- [Exercise directions] Filter the lines below, keeping each one that holds "could".

- [Data supplied]
....................

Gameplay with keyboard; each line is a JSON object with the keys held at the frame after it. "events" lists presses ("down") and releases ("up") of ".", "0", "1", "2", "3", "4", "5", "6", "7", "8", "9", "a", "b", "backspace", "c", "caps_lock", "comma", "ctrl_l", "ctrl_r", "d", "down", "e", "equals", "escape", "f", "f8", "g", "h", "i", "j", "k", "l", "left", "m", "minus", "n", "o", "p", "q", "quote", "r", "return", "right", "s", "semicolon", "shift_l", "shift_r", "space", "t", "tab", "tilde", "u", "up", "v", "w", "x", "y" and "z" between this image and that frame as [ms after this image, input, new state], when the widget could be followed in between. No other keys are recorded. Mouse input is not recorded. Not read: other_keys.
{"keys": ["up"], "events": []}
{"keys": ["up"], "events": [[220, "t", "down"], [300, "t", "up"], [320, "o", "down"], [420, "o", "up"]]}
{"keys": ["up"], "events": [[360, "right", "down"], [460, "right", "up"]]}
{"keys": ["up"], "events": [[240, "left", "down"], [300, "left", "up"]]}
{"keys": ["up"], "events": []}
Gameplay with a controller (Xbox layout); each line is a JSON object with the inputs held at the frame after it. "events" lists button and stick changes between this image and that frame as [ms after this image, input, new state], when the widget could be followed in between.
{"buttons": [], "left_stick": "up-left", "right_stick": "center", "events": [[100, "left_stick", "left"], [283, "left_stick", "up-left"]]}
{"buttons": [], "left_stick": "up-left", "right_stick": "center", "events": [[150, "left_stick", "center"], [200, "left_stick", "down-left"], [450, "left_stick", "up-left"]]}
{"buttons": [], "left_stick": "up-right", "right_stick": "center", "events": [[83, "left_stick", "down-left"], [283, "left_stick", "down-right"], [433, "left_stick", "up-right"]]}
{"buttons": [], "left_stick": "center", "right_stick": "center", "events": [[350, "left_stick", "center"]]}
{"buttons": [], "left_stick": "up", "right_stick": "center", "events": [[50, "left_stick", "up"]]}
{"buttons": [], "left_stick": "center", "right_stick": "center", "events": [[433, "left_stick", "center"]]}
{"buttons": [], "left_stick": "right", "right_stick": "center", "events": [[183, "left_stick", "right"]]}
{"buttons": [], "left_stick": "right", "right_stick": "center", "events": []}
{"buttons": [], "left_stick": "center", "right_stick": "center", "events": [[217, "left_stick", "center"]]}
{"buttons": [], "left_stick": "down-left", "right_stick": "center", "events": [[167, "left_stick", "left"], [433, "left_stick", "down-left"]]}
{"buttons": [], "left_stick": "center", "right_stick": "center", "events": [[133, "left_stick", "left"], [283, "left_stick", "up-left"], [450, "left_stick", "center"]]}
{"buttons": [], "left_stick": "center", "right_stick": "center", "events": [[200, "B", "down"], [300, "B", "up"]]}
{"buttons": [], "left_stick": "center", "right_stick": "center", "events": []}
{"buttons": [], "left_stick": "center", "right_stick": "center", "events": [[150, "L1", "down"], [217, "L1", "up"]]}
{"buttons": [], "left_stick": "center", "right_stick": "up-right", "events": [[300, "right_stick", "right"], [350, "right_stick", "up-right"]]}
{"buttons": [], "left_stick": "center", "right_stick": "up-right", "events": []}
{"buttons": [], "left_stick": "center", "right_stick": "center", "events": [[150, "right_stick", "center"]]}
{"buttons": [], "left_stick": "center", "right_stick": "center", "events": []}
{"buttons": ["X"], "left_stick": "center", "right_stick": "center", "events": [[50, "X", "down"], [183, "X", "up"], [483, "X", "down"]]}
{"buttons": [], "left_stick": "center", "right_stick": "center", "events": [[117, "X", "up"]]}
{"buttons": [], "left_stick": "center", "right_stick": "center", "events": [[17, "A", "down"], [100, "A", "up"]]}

....................

- [Task solution]
Gameplay with keyboard; each line is a JSON object with the keys held at the frame after it. "events" lists presses ("down") and releases ("up") of ".", "0", "1", "2", "3", "4", "5", "6", "7", "8", "9", "a", "b", "backspace", "c", "caps_lock", "comma", "ctrl_l", "ctrl_r", "d", "down", "e", "equals", "escape", "f", "f8", "g", "h", "i", "j", "k", "l", "left", "m", "minus", "n", "o", "p", "q", "quote", "r", "return", "right", "s", "semicolon", "shift_l", "shift_r", "space", "t", "tab", "tilde", "u", "up", "v", "w", "x", "y" and "z" between this image and that frame as [ms after this image, input, new state], when the widget could be followed in between. No other keys are recorded. Mouse input is not recorded. Not read: other_keys.
Gameplay with a controller (Xbox layout); each line is a JSON object with the inputs held at the frame after it. "events" lists button and stick changes between this image and that frame as [ms after this image, input, new state], when the widget could be followed in between.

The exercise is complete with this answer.